Riset: Vibe coding perlahan bisa matikan ekosistem open source

Sebuah penelitian terbaru memperingatkan bahwa tren vibe coding sedang merusak fondasi ekonomi ekosistem open source.
Ilustrasi: Pinterest

Sebuah penelitian terbaru memperingatkan bahwa tren vibe coding (cara membangun perangkat lunak dengan bantuan AI tanpa benar-benar menulis kode secara mendalam) sedang merusak fondasi ekonomi ekosistem open source, sebagaimana dilansir dari The Register.

Kenapa ini penting: Selama ini, pengembang open source “dibayar” bukan dengan uang langsung, melainkan lewat pengakuan reputasi, kunjungan ke dokumentasi, dan peluang menjual produk komersial. Namun, alat AI kini mengambil pengetahuan dari proyek open source tanpa memberikan imbalan balik kepada penciptanya.

Dampak nyata: Korban pertama sudah terlihat. Tailwind Labs, pembuat kerangka kerja CSS populer, baru saja memberhentikan tiga karyawan. CEO Adam Wathan mengungkapkan bahwa lalu lintas ke dokumentasi resmi mereka, sumber utama untuk menjual produk komersial, turun 40% sejak awal 2023. Ironisnya, popularitas Tailwind justru meningkat.

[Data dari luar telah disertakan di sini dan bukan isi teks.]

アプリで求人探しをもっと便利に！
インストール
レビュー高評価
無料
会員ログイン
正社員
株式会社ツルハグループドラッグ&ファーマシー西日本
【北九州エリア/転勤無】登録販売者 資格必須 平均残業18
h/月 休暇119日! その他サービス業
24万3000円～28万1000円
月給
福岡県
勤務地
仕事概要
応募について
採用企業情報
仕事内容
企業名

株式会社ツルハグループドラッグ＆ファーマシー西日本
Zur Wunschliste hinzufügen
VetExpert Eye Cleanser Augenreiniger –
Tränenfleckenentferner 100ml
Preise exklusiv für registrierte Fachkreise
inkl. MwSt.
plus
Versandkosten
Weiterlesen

Penyebabnya sederhana: pengguna lebih memilih bertanya ke AI daripada membaca dokumentasi, sehingga peluang monetisasi hilang.

Bagaimana mekanismenya: Menurut makalah Vibe Coding Kills Open Source karya Miklós Koren dan tim:

  • Alat AI bisa langsung memasang dependensi dan menjawab pertanyaan teknis.
  • Hal ini mengurangi interaksi manusia di forum, seperti penurunan drastis pertanyaan di Stack Overflow setelah hadirnya ChatGPT.
  • Akibatnya, pengelola proyek kehilangan motivasi karena insentif sosial dan finansial (reputasi, prospek kerja) ikut lenyap.

Angka-angka:

  • 0,1%: Estimasi nilai ciptaan pengembang open source yang benar-benar bisa mereka nikmati.
  • Sisanya dinikmati pengguna gratis atau kini, perusahaan AI.

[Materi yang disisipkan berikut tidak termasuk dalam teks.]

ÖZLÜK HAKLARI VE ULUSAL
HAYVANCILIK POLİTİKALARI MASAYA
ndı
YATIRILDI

Solusi yang diusulkan: Para peneliti menyarankan model “royalti ala Spotify”. Karena sebagian besar inferensi LLM dilakukan oleh segelintir perusahaan besar (seperti OpenAI dan Anthropic), secara teknis mudah melacak pustaka open source yang digunakan. Perusahaan AI bisa membayar pengembang berdasarkan seberapa sering kode mereka dipanggil atau direferensikan.

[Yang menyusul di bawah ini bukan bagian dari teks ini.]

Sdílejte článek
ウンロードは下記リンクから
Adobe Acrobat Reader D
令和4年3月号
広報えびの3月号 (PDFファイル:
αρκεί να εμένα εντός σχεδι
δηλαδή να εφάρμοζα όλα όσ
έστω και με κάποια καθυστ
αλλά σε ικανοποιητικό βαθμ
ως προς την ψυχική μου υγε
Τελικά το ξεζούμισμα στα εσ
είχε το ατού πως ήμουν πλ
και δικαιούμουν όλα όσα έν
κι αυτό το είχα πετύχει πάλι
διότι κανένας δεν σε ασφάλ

Sisi lain: Armin Ronacher, pencipta Flask, memilih sikap lebih hati-hati. Ia mengakui AI membanjiri pasar dengan kode murah berkualitas rendah, tetapi optimis bahwa proyek besar dengan pengelola berpengalaman justru akan semakin dipercaya di tengah lautan kode buatan AI.

Pax Insight

Model bisnis tradisional open source (yang bergantung pada komunitas dan reputasi) sedang runtuh. Tanpa intervensi industri berupa bagi hasil, kita berisiko kehilangan inovator yang selama ini membangun fondasi perangkat lunak dunia, hanya karena mereka tidak lagi mampu menjaga keberlangsungan proyeknya.